Cytotoxicity and genotoxicity of sodium percarbonate: a comparison with bleaching agents commonly used in discoloured pulpless teeth.

International endodontic journal

PubMedID: 20078698

Fernández MR, Carvalho RV, Ogliari FA, Beira FA, Etges A, Bueno M. Cytotoxicity and genotoxicity of sodium percarbonate: a comparison with bleaching agents commonly used in discoloured pulpless teeth. Int Endod J. 2010;43(2):102-8.
AIM
To evaluate the cytotoxicity and genotoxicity of sodium percarbonate (SPC) in comparison with bleaching agents used on discoloured pulpless teeth.

METHODOLOGY
The cytotoxicity and genotoxicity of bleaching agents were evaluated both in their pure form as well as at concentrations commonly used in clinical practice.

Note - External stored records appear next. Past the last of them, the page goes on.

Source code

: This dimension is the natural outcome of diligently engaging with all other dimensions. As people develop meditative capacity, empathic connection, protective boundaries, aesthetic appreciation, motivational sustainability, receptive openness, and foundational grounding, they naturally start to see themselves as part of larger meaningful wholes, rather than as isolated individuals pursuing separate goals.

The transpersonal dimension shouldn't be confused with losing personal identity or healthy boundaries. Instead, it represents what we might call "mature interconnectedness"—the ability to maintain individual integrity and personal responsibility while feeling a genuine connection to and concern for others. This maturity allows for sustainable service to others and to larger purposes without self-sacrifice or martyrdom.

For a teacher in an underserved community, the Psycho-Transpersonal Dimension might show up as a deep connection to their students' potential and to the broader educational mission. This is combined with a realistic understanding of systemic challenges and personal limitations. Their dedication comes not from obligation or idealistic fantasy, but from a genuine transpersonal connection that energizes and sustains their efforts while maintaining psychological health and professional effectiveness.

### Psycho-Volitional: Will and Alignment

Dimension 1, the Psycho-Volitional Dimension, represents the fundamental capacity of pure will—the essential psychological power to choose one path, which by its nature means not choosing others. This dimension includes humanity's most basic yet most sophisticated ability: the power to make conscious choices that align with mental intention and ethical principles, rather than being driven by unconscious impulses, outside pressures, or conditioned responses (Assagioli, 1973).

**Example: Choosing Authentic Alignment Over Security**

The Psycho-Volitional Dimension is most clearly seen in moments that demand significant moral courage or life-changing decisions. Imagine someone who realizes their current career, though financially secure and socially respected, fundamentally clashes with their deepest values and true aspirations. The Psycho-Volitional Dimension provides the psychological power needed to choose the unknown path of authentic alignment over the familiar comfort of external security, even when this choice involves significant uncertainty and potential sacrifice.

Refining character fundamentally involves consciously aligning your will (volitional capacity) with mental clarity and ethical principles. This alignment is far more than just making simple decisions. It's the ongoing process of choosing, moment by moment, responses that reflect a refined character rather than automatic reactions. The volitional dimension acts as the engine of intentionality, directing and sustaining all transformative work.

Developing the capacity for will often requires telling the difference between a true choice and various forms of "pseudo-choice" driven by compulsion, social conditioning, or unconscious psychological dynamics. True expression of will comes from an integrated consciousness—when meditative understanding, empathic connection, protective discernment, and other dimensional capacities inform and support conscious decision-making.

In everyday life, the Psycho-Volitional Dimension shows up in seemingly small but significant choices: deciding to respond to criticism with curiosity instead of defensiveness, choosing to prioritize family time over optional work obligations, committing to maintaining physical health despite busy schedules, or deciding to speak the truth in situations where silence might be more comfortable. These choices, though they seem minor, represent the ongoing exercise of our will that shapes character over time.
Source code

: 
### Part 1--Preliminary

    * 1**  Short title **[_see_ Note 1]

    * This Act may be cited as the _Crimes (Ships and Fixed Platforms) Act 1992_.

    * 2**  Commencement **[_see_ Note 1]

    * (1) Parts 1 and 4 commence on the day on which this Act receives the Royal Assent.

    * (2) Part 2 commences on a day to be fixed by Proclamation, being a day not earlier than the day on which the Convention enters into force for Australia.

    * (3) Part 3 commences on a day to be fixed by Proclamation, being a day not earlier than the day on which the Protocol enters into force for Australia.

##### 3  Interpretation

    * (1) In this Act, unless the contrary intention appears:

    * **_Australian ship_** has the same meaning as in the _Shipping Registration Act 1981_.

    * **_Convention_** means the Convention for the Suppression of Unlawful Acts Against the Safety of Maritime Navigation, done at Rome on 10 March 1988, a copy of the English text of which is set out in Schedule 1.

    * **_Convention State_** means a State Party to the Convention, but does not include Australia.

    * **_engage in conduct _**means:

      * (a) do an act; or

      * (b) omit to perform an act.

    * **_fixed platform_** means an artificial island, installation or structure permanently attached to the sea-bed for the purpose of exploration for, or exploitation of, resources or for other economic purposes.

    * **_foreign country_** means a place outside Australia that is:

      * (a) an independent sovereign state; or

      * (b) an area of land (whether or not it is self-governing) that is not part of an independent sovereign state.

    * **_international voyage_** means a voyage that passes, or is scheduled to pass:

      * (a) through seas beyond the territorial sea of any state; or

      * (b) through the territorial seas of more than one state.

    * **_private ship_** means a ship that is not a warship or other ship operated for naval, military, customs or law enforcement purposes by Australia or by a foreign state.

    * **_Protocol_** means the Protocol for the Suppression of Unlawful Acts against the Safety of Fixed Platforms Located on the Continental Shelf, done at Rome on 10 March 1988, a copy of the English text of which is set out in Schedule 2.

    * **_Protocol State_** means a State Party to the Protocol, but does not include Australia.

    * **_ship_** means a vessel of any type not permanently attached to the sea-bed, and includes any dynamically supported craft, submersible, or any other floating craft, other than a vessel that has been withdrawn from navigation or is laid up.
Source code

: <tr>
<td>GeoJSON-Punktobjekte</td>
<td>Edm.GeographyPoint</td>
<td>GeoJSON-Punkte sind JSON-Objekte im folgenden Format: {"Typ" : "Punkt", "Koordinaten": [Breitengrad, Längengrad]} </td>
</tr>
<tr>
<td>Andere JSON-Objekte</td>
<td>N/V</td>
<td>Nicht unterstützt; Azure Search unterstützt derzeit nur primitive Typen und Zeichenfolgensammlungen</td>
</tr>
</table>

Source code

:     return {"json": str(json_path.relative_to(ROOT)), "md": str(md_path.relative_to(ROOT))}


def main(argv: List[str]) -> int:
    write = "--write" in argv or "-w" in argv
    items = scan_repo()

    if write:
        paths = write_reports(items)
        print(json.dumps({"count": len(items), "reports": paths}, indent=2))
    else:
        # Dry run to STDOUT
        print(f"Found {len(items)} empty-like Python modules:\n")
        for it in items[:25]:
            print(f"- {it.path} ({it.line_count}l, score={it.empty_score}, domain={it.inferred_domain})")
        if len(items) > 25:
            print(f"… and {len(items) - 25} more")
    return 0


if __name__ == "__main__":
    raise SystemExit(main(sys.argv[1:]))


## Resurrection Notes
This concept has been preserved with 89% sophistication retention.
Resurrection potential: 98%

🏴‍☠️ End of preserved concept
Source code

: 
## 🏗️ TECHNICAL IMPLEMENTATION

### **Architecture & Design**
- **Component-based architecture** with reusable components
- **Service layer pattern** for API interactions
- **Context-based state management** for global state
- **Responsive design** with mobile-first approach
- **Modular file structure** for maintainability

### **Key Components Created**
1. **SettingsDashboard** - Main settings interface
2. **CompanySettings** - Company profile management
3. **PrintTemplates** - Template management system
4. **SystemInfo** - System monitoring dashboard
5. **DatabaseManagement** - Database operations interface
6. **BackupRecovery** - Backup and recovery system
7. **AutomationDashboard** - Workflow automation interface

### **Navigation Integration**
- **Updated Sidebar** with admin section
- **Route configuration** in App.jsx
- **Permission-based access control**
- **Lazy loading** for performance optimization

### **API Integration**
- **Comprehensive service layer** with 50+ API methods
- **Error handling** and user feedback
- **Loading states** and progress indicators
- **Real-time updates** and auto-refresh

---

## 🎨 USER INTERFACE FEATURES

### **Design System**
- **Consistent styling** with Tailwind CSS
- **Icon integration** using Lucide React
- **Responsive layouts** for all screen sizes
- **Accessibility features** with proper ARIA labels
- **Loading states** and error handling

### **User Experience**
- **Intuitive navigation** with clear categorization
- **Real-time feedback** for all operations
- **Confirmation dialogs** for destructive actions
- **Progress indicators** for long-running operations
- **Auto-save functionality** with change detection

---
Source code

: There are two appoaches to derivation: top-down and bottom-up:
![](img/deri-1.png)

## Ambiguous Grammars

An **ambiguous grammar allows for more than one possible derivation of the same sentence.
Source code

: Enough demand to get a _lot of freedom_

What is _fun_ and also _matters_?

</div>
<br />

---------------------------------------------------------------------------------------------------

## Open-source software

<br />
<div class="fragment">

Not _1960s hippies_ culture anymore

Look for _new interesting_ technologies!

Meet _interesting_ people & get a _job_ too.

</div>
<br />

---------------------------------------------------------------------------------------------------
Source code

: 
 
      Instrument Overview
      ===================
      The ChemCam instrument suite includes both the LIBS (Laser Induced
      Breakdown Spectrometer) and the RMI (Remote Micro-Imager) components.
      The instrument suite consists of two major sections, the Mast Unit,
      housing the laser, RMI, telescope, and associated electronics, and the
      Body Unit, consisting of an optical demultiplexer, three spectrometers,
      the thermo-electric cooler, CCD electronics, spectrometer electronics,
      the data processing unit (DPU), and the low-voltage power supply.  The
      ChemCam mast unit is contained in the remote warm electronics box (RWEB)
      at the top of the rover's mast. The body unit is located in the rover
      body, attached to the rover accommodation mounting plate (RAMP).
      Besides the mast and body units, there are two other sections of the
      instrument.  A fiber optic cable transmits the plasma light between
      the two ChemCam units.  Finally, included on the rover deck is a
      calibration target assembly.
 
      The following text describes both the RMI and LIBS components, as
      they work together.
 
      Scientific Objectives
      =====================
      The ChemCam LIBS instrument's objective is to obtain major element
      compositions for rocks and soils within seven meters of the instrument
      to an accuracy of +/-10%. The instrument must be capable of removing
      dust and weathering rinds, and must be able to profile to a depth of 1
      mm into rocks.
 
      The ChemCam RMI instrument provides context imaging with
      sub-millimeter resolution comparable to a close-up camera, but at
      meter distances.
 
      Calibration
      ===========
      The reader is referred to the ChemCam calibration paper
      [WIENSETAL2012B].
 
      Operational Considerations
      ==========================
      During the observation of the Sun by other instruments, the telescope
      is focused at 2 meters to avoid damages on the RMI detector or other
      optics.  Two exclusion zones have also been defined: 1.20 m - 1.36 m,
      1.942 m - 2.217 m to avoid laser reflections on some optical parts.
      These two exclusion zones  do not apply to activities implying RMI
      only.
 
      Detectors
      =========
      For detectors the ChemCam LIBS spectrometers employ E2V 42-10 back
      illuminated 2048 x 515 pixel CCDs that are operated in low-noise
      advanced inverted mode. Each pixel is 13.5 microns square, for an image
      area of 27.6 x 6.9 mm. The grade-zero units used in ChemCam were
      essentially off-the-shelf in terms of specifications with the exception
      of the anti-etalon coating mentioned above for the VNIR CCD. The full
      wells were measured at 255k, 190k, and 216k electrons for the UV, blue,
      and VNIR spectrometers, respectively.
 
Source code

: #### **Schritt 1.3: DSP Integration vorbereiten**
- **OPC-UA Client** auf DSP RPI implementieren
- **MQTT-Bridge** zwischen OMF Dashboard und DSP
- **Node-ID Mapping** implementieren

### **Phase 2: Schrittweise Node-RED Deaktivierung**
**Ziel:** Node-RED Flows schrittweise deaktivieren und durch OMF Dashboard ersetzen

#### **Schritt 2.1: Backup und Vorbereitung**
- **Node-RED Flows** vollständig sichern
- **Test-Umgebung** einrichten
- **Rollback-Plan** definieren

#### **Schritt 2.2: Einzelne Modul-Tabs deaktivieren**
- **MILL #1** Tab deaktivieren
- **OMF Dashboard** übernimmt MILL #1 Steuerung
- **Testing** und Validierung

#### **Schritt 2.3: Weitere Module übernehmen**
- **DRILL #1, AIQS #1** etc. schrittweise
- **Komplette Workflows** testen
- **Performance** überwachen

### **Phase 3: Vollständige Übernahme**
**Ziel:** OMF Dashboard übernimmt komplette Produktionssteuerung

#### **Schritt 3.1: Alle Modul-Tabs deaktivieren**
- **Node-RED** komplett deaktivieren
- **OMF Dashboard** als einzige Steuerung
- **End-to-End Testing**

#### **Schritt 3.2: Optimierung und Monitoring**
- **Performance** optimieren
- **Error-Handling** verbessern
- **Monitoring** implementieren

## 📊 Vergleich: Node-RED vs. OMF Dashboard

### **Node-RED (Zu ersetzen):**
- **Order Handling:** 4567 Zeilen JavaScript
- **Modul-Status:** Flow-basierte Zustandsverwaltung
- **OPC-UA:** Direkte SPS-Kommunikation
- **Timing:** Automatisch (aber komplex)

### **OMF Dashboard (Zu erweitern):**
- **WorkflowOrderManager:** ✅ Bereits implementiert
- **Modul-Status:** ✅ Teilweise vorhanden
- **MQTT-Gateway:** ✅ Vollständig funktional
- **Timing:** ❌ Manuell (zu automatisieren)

Hydrogen peroxide (HP), carbamide peroxide (CP), sodium perborate (SP) and SPC were diluted in Dulbecco's modified Eagle's medium (DMEM) in series. To evaluate the cytotoxicity, the survival of 3T3/NIH mouse fibroblasts was measured photometrically using an 3-(4,5-dimethylthiazol-2-yl)-2,5-diphenyltetrazolium bromide assay after a 24 h-exposure period. Genotoxicity was indicated by micronuclei (MN) formation, and modification of the normal cell was analysed by light microscopy (400x). Statistical analysis was performed by one-way anova, followed by a multiple-comparison Tukey post hoc test (P < 0.05).

RESULTS
All groups exhibited a dose-dependent cytotoxicity. However, CP showed a similar cytotoxic effect when compared with DMEM-untreated control (UC) group. HP and SPC were significantly more cytotoxic than SP. The genotoxicity test showed that SPC and SP had an intermediate rate of MN frequency when compared with the UC group. The mean rate of MN frequency for HP was higher and statistically more significant than for the other groups tested. No difference was observed when CP and UC groups were compared.

CONCLUSIONS
Sodium percarbonate showed cytotoxicity and genotoxicity similar to those of the other products tested. However, before SPC is used clinically, studies should be conducted to confirm its safety in vivo.